Student speech in an online age
Courts must outline the rights of school districts to punish students for offensive cyber comments.
The Supreme Court has repeatedly affirmed that "students do not shed their constitutional rights at the schoolhouse gate." But the Internet has both courts and schools trying to determine just where that gate is nowadays.
The Internet's transformation of the way we communicate has led to great uncertainty about the scope of students' First Amendment rights at public schools and universities. And a pair of pending Pennsylvania cases could force the federal courts to resolve the confusion.
As the Supreme Court has ruled, students outside school have the same First Amendment rights as adults. And while they don't shed those rights entirely on campus, they are curtailed during school or school-sponsored activities.
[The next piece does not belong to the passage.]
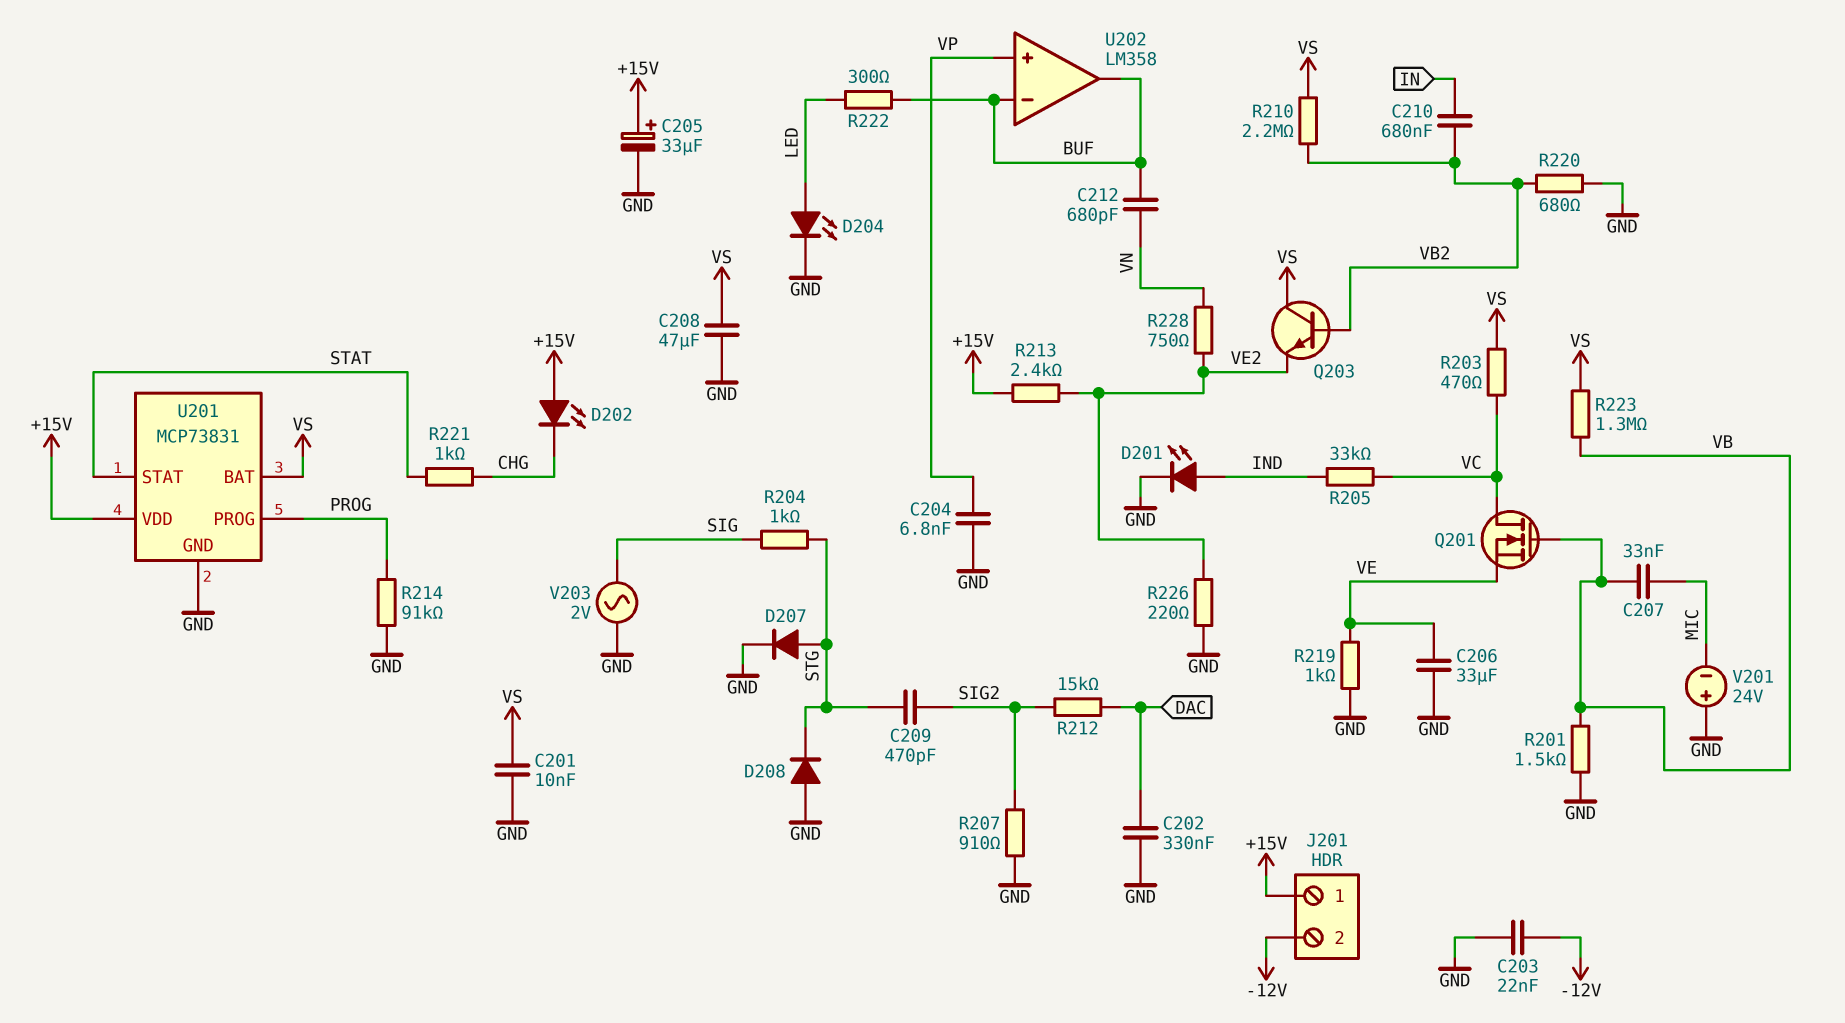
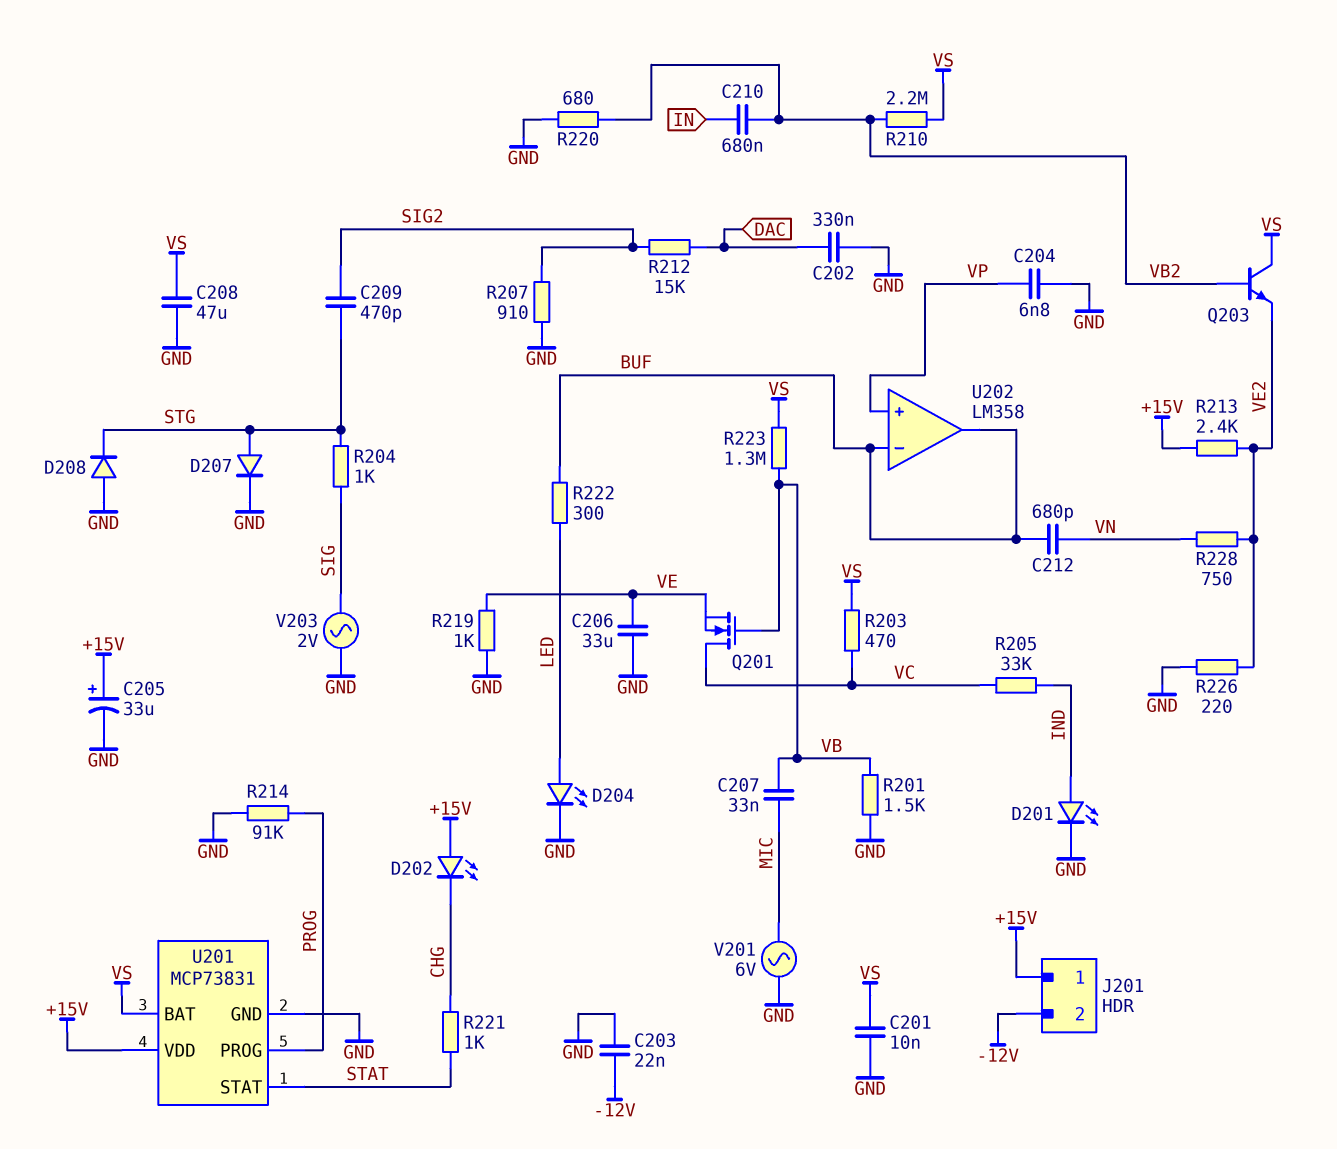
V201: 24V (plus GND, minus MIC) -> AC 6V (GND, MIC)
That's where the Internet is causing difficulties. Online speech isn't just off-campus speech; it's everywhere. What students say on the Web can be accessed on campus and has an on-campus impact. So schools want to regulate such speech to preserve order and discipline.
On the other hand, some students feel schools are improperly punishing them for online speech that has little or no effect in school. And Internet communication is an extremely significant part of students' lives these days.
So far, court rulings on the issue have made a muddle of things, leaving administrators, students, and parents scratching their heads.
In one Pennsylvania case, Layshock v. Hermitage School District, a student created a MySpace page on a home computer, posted a photo of his school principal, and accused him of abusing alcohol and being a "big whore."
While the page generated some controversy on campus and affected the principal's ability to do his job, the trial court found the disruption insufficient to permit disciplinary action consistent with free-speech rights.
In another Pennsylvania case, J.S. v. Blue Mountain School District, the trial court faced similar facts but came to a very different result. In that case, a student used her parents' home computer to create an imposter MySpace profile, complete with photo, indicating that her middle school principal was a pedophile and a sex addict. The student was suspended for 10 days and brought a lawsuit claiming infringement on her First Amendment rights.
The trial court upheld the discipline, finding the speech at issue "much more vulgar and offensive" than that in Layshock. It held that vulgar and lewd speech off campus is subject to discipline when it has an effect on campus.
These courts have looked at whether the speech at issue caused a substantial disruption; was sexually explicit, indecent, or crude; or advocated illegal drug use - the primary criteria used by the Supreme Court in examining student speech. But none of the Supreme Court decisions concerned off-campus, online speech.
The question remains: What's the test for online speech? Answering it is all the more important given the problems of online bullying, or "cyberbullying." There have been cases of anguished students actually committing suicide as a result of it.
It's worth noting that a number of recent student-speech court decisions involved immature adolescent behavior - sometimes laced with realistic or hyperbolic threats of violence - rather than speech conveying thought-provoking ideas.
Consider how the type of speech addressed by the Supreme Court has changed. In 1968, the seminal Supreme Court decision in Tinker v. Des Moines Independent Community School District struck down a school regulation that prohibited students from wearing black armbands to protest the Vietnam War. Last year, by contrast, in Morse v. Frederick, the court affirmed the disciplining of a student displaying what he admitted was a "meaningless" banner proclaiming "BONG HiTS 4 JESUS."
But the First Amendment clearly protects offensive and even stupid speech. If schools have the power to punish all online student speech simply because it might find its way onto campus - as a few courts have held - some fear students' First Amendment rights would be eviscerated.
This is the problem now squarely before the Third Circuit Court of Appeals, based in Philadelphia, where appeals of the J.S. and Layshock decisions are pending. The court must render a clear, easily followed rule that strikes the right balance between students' legitimate First Amendment rights and a safe, orderly school environment.